>>

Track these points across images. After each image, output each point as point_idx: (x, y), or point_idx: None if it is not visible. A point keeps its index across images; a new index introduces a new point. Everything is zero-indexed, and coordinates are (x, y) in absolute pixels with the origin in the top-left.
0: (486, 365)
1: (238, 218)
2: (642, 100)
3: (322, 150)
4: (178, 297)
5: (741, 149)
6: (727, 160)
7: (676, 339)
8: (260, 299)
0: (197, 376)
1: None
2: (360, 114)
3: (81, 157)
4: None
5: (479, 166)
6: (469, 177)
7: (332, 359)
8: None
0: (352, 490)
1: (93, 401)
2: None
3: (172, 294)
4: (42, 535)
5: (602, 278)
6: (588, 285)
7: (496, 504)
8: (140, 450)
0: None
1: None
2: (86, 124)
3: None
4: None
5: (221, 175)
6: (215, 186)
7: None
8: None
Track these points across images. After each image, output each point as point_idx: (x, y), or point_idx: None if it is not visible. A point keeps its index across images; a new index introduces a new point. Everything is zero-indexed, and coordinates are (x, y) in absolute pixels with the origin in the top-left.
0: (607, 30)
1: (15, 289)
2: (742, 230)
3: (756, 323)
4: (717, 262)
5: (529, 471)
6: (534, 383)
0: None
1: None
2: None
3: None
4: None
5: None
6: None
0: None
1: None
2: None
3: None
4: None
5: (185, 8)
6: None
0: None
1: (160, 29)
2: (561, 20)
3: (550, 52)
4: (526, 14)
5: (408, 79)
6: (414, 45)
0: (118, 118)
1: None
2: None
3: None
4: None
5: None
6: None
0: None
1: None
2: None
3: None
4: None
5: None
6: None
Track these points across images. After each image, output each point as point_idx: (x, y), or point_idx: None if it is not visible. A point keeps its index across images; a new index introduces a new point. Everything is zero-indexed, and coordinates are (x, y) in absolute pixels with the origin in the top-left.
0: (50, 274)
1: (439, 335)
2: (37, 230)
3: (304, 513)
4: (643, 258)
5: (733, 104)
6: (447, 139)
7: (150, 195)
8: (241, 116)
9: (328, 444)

<<

- [Brief] Rewrite the records above, renaming every "point_idx" to "point_id" and leaving all other text unchanged.

- [Completed exercise]
Track these points across images. After each image, output each point as point_id: (x, y), or point_id: None if it is not visible. A point keeps its index across images; a new index introduces a new point. Everything is zero-indexed, and coordinates are (x, y) in absolute pixels with the origin in the top-left.
0: (486, 365)
1: (238, 218)
2: (642, 100)
3: (322, 150)
4: (178, 297)
5: (741, 149)
6: (727, 160)
7: (676, 339)
8: (260, 299)
0: (197, 376)
1: None
2: (360, 114)
3: (81, 157)
4: None
5: (479, 166)
6: (469, 177)
7: (332, 359)
8: None
0: (352, 490)
1: (93, 401)
2: None
3: (172, 294)
4: (42, 535)
5: (602, 278)
6: (588, 285)
7: (496, 504)
8: (140, 450)
0: None
1: None
2: (86, 124)
3: None
4: None
5: (221, 175)
6: (215, 186)
7: None
8: None
Track these points across images. After each image, output each point as point_id: (x, y), or point_id: None if it is not visible. A point keeps its index across images; a new index introduces a new point. Everything is zero-indexed, and coordinates are (x, y) in absolute pixels with the origin in the top-left.
0: (607, 30)
1: (15, 289)
2: (742, 230)
3: (756, 323)
4: (717, 262)
5: (529, 471)
6: (534, 383)
0: None
1: None
2: None
3: None
4: None
5: None
6: None
0: None
1: None
2: None
3: None
4: None
5: (185, 8)
6: None
0: None
1: (160, 29)
2: (561, 20)
3: (550, 52)
4: (526, 14)
5: (408, 79)
6: (414, 45)
0: (118, 118)
1: None
2: None
3: None
4: None
5: None
6: None
0: None
1: None
2: None
3: None
4: None
5: None
6: None
Track these points across images. After each image, output each point as point_id: (x, y), or point_id: None if it is not visible. A point keeps its index across images; a new index introduces a new point. Everything is zero-indexed, and coordinates are (x, y) in absolute pixels with the origin in the top-left.
0: (50, 274)
1: (439, 335)
2: (37, 230)
3: (304, 513)
4: (643, 258)
5: (733, 104)
6: (447, 139)
7: (150, 195)
8: (241, 116)
9: (328, 444)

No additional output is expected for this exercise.